Beau semble particulièrement angoissé aujourd’hui. Il doit se rendre le lendemain chez sa mère qu’il n’a pas vue depuis des mois. Se sent-il coupable, lui demande son thérapeute ? Une nuit infernale et le vol de ses clés seront les premières embûches de ce très long périple freudien.
Beau est une Alice égarée au pays des horreurs. Sa ville est devenue une cour des miracles où seul le pire de l’humanité a survécu. Les cadavres jonchent les trottoirs insalubres, les assassins sont les rois nus du bitume et l’on encourage joyeusement les désespérés à sauter. Dans cette jungle à ciel ouvert, la police est terrifiée. Quant au havre paisible de cette famille d’adoption, il ressemble davantage à une clinique psychiatrique dont les murs bleus exhalent la mort. Le Beau au bois dormant chute dans un puits œdipien sans fond, comme tombent les chandeliers sur les cranes ou les araignée et énergumènes des plafonds de salle de bains.
Devant une telle odyssée névrotique, on ne sait plus s’il convient de frémir, rire ou partir. Imprévisible, le voyage hallucinogène mêle grotesque, étonnement, ennui. Joaquin Phoenix en pyjama y apparaît aussi perturbé que dans le costume du Joker. Son délire paranoïaque rappelle celui de Charlie Kaufman qui poussait un Je veux juste en finir plus fort que ce cri qui débute par un accouchement douloureux.
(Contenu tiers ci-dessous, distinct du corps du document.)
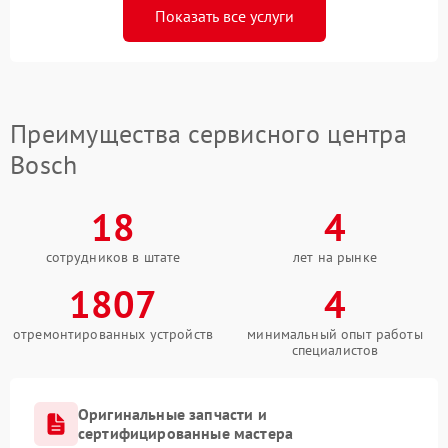
Показать все услуги
Преимущества сервисного центра
Bosch
18
4
сотрудников в штате
лет на рынке
1807
4
отремонтированных устройств
минимальный опыт работы
специалистов
Оригинальные запчасти и
сертифицированные мастера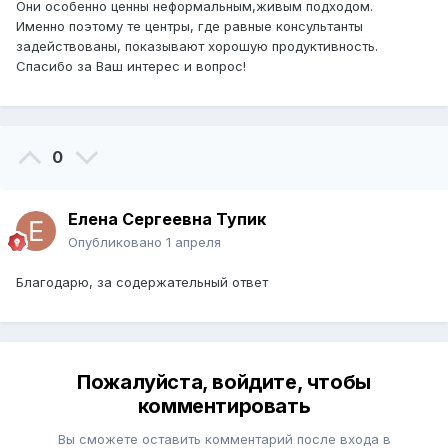
Они особенно ценны неформальным,живым подходом.
Именно поэтому те центры, где равные консультанты
задействованы, показывают хорошую продуктивность.
Спасибо за Ваш интерес и вопрос!
0
Елена Сергеевна Тупик
Опубликовано
1 апреля
Благодарю, за содержательный ответ
Пожалуйста, войдите, чтобы
комментировать
Вы сможете оставить комментарий после входа в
On pense également à l’extravagance oscarisée des Daniels illustrant à coups de verge XXL une émancipation matricielle. Ari Aster préfère dépuceler son personnage dans le lit parental sur Always be my baby de Mariah Carey, avant de le condamner à se noyer avec le spectateur. A l’issue de ce labyrinthe intérieur, il est conseillé au réalisateur, s’il est encore temps, de parler à sa maman.